===== Source material =====
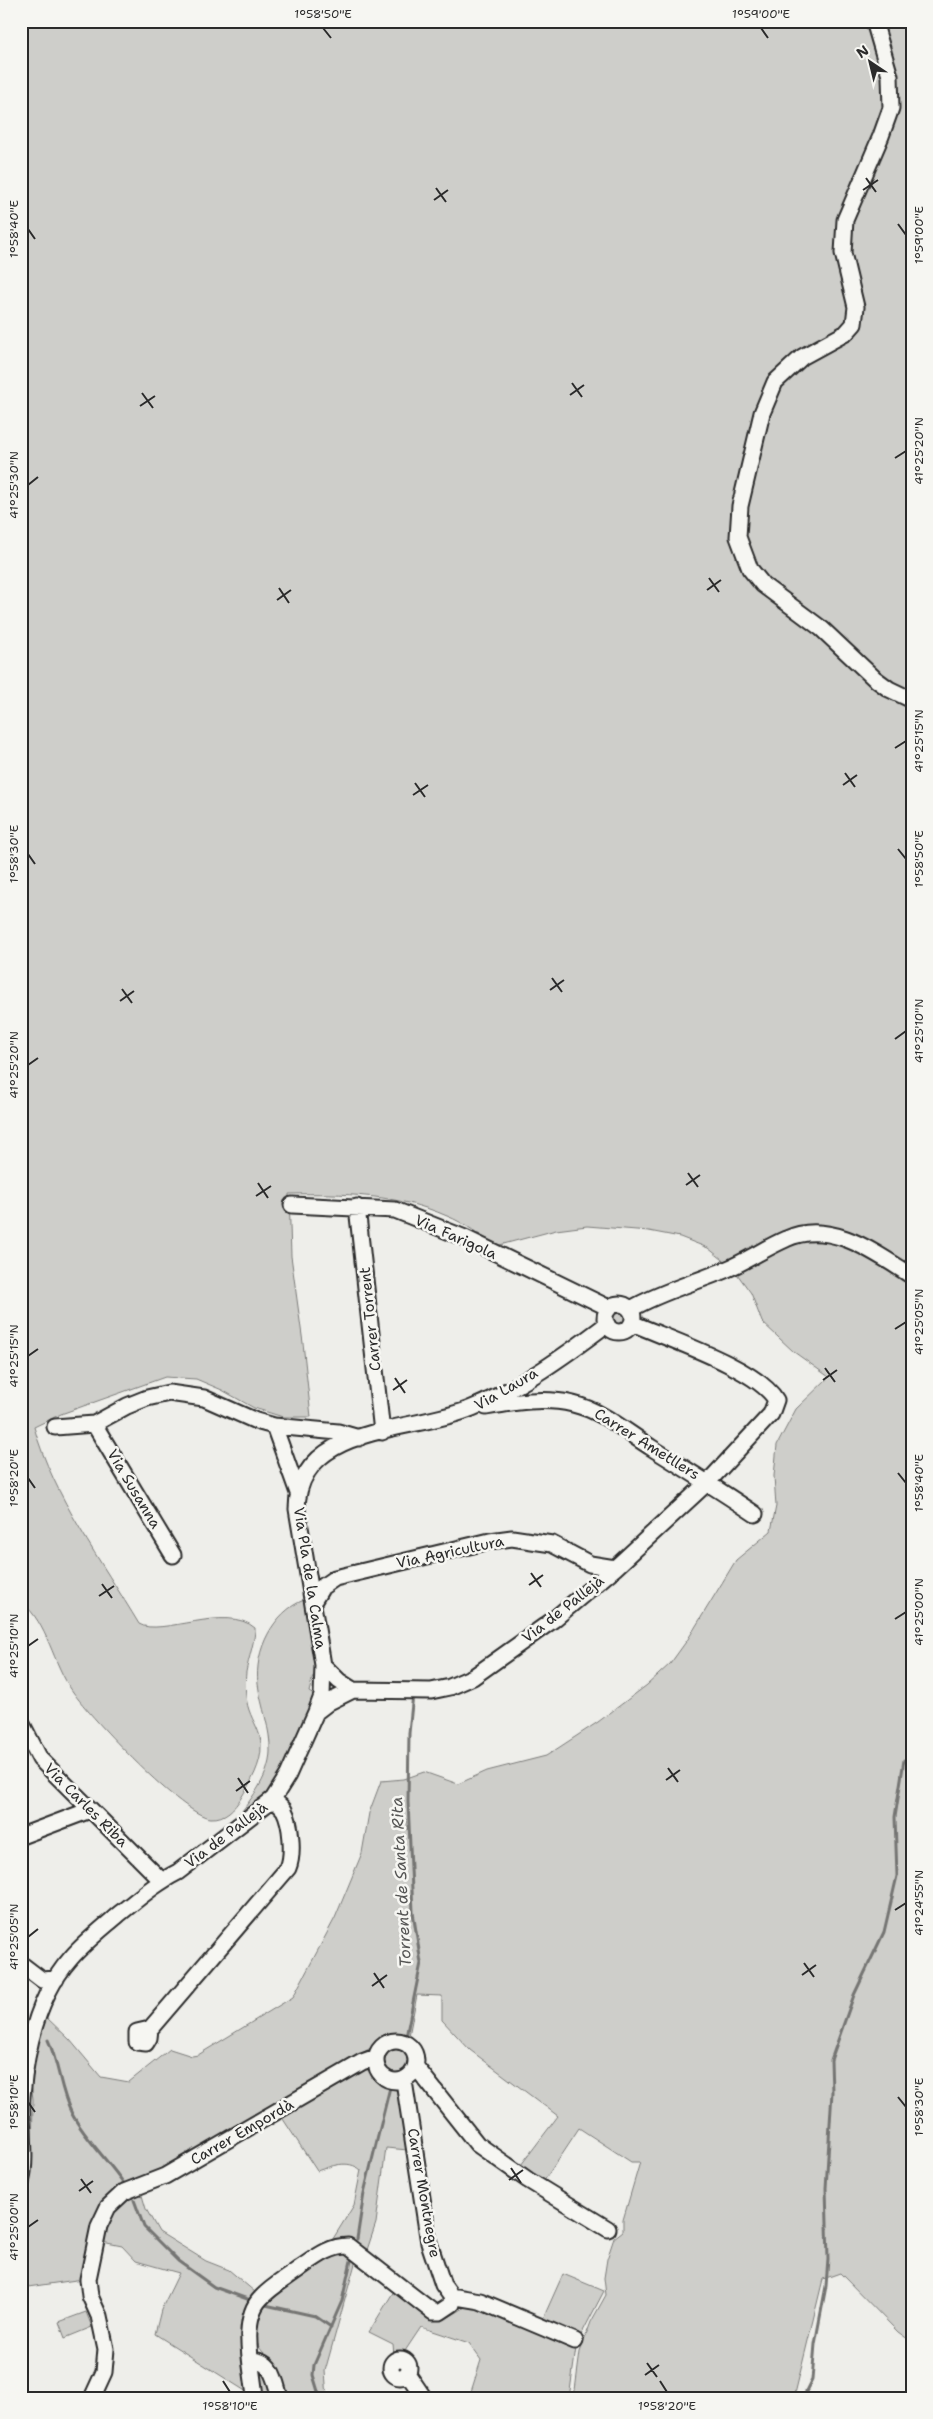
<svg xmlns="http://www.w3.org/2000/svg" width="933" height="2419" font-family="'Shantell Sans',sans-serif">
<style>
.green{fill:#cececa;stroke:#7c7c7a}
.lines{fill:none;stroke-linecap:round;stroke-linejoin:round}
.stream{stroke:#757573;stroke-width:3}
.minor-casing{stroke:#2b2b2b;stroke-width:19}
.minor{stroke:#f6f6f2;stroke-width:15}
.ticks{fill:none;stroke:#2b2b2b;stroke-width:2}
.labels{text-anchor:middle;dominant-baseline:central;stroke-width:5;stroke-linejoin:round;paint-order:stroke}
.street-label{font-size:15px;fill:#2b2b2b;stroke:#f6f6f2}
.water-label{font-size:16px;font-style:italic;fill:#565655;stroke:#f6f6f2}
.neatline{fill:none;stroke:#2b2b2b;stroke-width:2}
.ticks-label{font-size:12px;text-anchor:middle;fill:#2b2b2b}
</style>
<rect width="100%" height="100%" fill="#eeeeea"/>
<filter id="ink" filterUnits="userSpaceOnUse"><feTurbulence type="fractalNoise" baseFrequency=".02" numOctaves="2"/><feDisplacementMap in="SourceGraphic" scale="10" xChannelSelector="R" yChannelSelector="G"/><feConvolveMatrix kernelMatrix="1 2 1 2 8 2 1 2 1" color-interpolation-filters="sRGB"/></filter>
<g filter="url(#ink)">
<path class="green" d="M 21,21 L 912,21 L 912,2342 L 898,2332 L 840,2273 L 823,2279 L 794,2398 L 574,2398 L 580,2352 L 591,2322 L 606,2295 L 604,2278 L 607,2259 L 614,2238 L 623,2231 L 623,2220 L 640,2162 L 631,2162 L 579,2128 L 544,2181 L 521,2165 L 558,2116 L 470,2050 L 442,2020 L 442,1996 L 417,1995 L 408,2041 L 400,2037 L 386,2039 L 162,2170 L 122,2187 L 83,2279 L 21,2288 L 21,2200 L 32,2162 L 33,2099 L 30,2075 L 33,2054 L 45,2016 L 70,2040 L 101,2077 L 129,2082 L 170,2049 L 192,2056 L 198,2055 L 293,1997 L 335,1918 L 362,1853 L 369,1813 L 381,1781 L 404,1779 L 424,1772 L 458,1784 L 487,1771 L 546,1756 L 598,1722 L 647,1685 L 670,1664 L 688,1639 L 736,1560 L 771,1531 L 776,1506 L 774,1476 L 777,1445 L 796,1409 L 829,1377 L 794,1352 L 762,1322 L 751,1293 L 732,1267 L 708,1248 L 680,1237 L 649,1231 L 587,1226 L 556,1230 L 496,1246 C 481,1236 465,1223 447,1216 C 397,1194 343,1193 289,1194 L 291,1256 L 303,1343 L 311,1417 L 283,1417 L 254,1408 L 222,1390 L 196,1379 L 165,1377 L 61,1414 L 34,1427 C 53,1496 102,1562 139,1624 C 160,1637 227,1603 255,1628 C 256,1636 248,1661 246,1672 C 245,1683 245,1699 249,1710 C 253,1722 261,1732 261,1745 C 262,1764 250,1783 241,1798 C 235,1808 225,1819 211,1818 C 184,1817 90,1717 73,1692 C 52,1663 49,1625 21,1601 Z
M610 1317a9 9 0 1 1 18 0a9 9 0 1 1-18 0Z
M 304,1600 L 317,1677 L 313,1676 L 309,1692 L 314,1695 L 311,1704 L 288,1762 L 266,1796 L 234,1822 C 249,1801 269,1779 270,1752 C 271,1729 261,1707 258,1684 C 254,1651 273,1612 304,1600 Z
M380 2061a16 16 0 1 1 32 0a16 16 0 1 1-32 0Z
M 366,2069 C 371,2070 396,2088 399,2093 L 408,2150 L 386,2148 L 376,2223 L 367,2250 L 351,2241 L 331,2242 L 354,2205 L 361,2170 C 348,2159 331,2166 317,2171 L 281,2116 Z
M 141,2192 L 146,2209 L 159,2232 L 206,2261 L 229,2270 L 255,2292 C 230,2319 245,2360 247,2392 L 155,2334 L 161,2310 L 179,2273 L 136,2261 L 122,2246 L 102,2242 C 108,2218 118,2202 141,2192 Z
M 340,2254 L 348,2255 L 356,2260 L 325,2371 L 327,2398 L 287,2398 C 284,2388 282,2374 276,2365 C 270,2356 260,2353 257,2342 C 254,2332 257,2318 262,2309 C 271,2295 323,2260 340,2254 Z
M 563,2274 L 604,2291 L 580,2337 L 542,2321 Z
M 394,2291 C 408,2302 428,2327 448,2317 C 457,2313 463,2307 473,2305 L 576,2348 L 569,2398 L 469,2398 L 481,2360 L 469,2343 L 421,2327 L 403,2354 L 394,2355 L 393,2344 L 369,2332 Z
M 86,2312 L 92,2327 L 65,2338 L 59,2322 Z
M 262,2372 L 264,2373 L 272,2398 L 263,2398 L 259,2373 Z"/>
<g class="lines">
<path class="stream" d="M 406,2037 L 421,1963 L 413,1912 L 408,1802 L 409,1733 L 413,1694
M 48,2040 C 59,2063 60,2091 72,2114 C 86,2140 108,2160 125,2185
M 134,2200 L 144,2227 L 178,2261 L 214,2287 L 253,2301
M 357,2239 L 364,2193 L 391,2083
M 261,2304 L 315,2316 L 331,2327
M 320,2398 L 313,2375 L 314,2365 L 342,2301 L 352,2256
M 803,2398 L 812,2380 L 815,2344 L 826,2286 L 828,2259 L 826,2188 L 832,2092 L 831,2060 L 854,1995 L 884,1932 L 897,1876 L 895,1817 L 904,1760"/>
<g class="minor-casing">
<path id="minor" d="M 874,21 L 890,76 L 891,108 L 881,136 L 845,220 L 843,253 L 856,307 L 854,324 L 846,333 L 802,357 L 775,382 L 762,413 L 740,506 L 738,537 L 750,569 L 763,585 L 822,629 L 874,678 L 889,689 L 912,700
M 292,1205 L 395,1210 L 465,1238 L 609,1308
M 357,1207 L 382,1432
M605 1318a14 14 0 1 1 28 0a14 14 0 1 1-28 0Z
M 631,1309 C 660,1292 694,1283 725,1270 C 747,1261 765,1248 786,1239 C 830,1218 877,1254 912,1276
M 486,1407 C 514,1402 545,1397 573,1404 C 603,1411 626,1432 652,1448 C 687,1470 721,1491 755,1514
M 94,1424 L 173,1555
M 274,1426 L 298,1493
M 55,1427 L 94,1424 L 127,1406 L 147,1398 L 169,1393 L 204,1398 L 256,1421 L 274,1426 L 338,1432 L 359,1438
M 313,1602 L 322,1587 L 335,1578 L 490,1541 L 512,1538 L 552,1544 L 590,1564 L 615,1568
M 323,1665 L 339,1681 L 353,1690
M 316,1712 L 322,1696 L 323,1665 L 297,1509 C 298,1423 414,1433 472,1408 C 520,1388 566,1355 607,1324
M 21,1722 L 40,1759 L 161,1880
M 21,1836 L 90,1810
M 21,1964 L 42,1980 L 56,1979
M 150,2029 L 149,2038 L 146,2043 L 137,2042 L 137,2032 L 150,2029 L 288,1868 C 294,1854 291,1823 284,1810 C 281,1806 276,1802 273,1799
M376 2061a20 20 0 1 1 40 0a20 20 0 1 1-40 0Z
M 416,2067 L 477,2144 L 528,2180 L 608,2229
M 21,2183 C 28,2154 20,2125 22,2096 C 26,2048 38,1995 71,1958 C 85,1942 103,1928 119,1914 C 138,1899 156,1883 178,1872 L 273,1799 L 288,1775 L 316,1712 L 329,1702 L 353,1690 L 431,1691 L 450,1687 L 473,1677 L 553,1620 L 615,1568 L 708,1482 L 771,1414 L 776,1400 C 757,1368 668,1339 632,1323
M 451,2296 L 480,2301 L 575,2341
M391 2368a9 9 0 1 1 18 0a9 9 0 1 1-18 0Z
M 252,2360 C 273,2361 275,2381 280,2398
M 407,2373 L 424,2398
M 92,2398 L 104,2372 L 106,2349 L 99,2316 L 90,2296 L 88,2279 L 99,2226 L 108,2207 L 124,2192 L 165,2176 L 362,2062 L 376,2057
M 255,2398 C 253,2370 239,2320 261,2298 C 272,2286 287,2278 300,2268 C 315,2258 329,2246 348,2246 L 433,2312 L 440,2312 L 452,2304 L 451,2296 L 443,2285 L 429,2243 L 404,2081"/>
</g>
<use href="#minor" class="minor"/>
</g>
</g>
<path class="ticks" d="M 323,28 L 331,38M 761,28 L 768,38M 866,178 L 876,192M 436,188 L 446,202M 863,190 L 878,180M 434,200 L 448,190M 898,224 L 906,235M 28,229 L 35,239M 572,383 L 582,397M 142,393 L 153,408M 570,395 L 584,385M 140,406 L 155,396M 895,458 L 906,451M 28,485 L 38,477M 709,578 L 719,592M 279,588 L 289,603M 707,590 L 721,580M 277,600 L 291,590M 895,748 L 906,741M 845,773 L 855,787M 415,783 L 425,797M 843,785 L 857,775M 413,795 L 428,785M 898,849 L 906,859M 28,854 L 35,864M 552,978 L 562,992M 122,989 L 132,1003M 550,990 L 564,980M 120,1001 L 134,991M 895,1039 L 906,1031M 28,1065 L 38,1058M 688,1173 L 698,1187M 258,1183 L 268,1198M 686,1185 L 700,1175M 256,1196 L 271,1186M 895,1329 L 906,1322M 28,1356 L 38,1349M 825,1368 L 835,1382M 395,1378 L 405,1393M 823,1380 L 837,1370M 393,1390 L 407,1380M 898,1473 L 906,1483M 28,1478 L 35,1488M 531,1573 L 541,1587M 102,1584 L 112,1598M 529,1585 L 543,1575M 99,1596 L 114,1586M 895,1619 L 906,1612M 28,1646 L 38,1639M 668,1768 L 678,1782M 238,1778 L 248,1793M 666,1780 L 680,1770M 236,1791 L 250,1781M 895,1910 L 906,1903M 28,1937 L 38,1929M 804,1963 L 814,1977M 374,1973 L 384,1988M 802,1975 L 816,1965M 372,1986 L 387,1975M 898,2097 L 906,2107M 28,2102 L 35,2112M 511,2168 L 521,2183M 81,2179 L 91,2193M 509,2180 L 523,2170M 79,2191 L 93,2181M 28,2227 L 38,2220M 647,2363 L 657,2377M 645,2375 L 659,2365M 223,2381 L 230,2392M 660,2381 L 667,2392"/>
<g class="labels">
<g class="street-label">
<text transform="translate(456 1237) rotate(24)">Via Farigola</text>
<text transform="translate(370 1319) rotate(-96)">Carrer Torrent</text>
<text transform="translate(506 1389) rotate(-30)">Via Laura</text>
<text transform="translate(647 1444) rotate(32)">Carrer Ametllers</text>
<text transform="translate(134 1489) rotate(59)">Via Susanna</text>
<text transform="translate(450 1552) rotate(-12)">Via Agricultura</text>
<text transform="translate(310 1578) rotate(81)">Via Pla de la Calma</text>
<text transform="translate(563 1609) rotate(-38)">Via de Pallejà</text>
<text transform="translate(86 1805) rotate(45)">Via Carles Riba</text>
<text transform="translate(226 1835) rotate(-37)">Via de Pallejà</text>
<text transform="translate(242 2132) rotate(-30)">Carrer Empordà</text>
<text transform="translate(424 2193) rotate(80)">Carrer Montnegre</text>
</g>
<g class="water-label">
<text transform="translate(401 1882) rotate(-93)">Torrent de Santa Rita</text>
</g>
</g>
<rect width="933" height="2419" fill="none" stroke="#f6f6f2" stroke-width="55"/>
<g transform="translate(870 62) rotate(325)" stroke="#f6f6f2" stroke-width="4" paint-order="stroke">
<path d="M0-4L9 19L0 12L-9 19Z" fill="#2b2b2b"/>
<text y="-8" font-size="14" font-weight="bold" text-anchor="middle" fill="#2b2b2b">N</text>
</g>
<rect x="28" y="28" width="878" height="2364" class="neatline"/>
<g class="ticks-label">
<text x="323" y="18">1°58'50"E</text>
<text x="761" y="18">1°59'00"E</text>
<text transform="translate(14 229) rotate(-90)" y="4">1°58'40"E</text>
<text transform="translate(919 235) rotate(-90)" y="4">1°59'00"E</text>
<text transform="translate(919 451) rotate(-90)" y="4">41°25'20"N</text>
<text transform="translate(14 485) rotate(-90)" y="4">41°25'30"N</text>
<text transform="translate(919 741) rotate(-90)" y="4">41°25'15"N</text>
<text transform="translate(14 854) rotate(-90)" y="4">1°58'30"E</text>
<text transform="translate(919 859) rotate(-90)" y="4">1°58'50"E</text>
<text transform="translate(919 1031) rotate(-90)" y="4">41°25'10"N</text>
<text transform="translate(14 1065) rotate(-90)" y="4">41°25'20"N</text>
<text transform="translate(919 1322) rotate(-90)" y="4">41°25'05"N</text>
<text transform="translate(14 1356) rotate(-90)" y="4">41°25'15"N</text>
<text transform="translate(14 1478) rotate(-90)" y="4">1°58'20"E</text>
<text transform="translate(919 1483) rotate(-90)" y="4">1°58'40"E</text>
<text transform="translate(919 1612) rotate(-90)" y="4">41°25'00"N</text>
<text transform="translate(14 1646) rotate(-90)" y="4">41°25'10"N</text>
<text transform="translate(919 1903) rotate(-90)" y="4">41°24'55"N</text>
<text transform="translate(14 1937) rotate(-90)" y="4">41°25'05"N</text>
<text transform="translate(14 2102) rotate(-90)" y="4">1°58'10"E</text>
<text transform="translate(919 2107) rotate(-90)" y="4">1°58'30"E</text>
<text transform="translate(14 2227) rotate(-90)" y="4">41°25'00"N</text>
<text x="230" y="2410">1°58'10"E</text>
<text x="667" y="2410">1°58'20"E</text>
</g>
</svg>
=====
Where does the string "filter" appear in the records? Copy every line that holds it.

__Task response__.
<filter id="ink" filterUnits="userSpaceOnUse"><feTurbulence type="fractalNoise" baseFrequency=".02" numOctaves="2"/><feDisplacementMap in="SourceGraphic" scale="10" xChannelSelector="R" yChannelSelector="G"/><feConvolveMatrix kernelMatrix="1 2 1 2 8 2 1 2 1" color-interpolation-filters="sRGB"/></filter>
<g filter="url(#ink)">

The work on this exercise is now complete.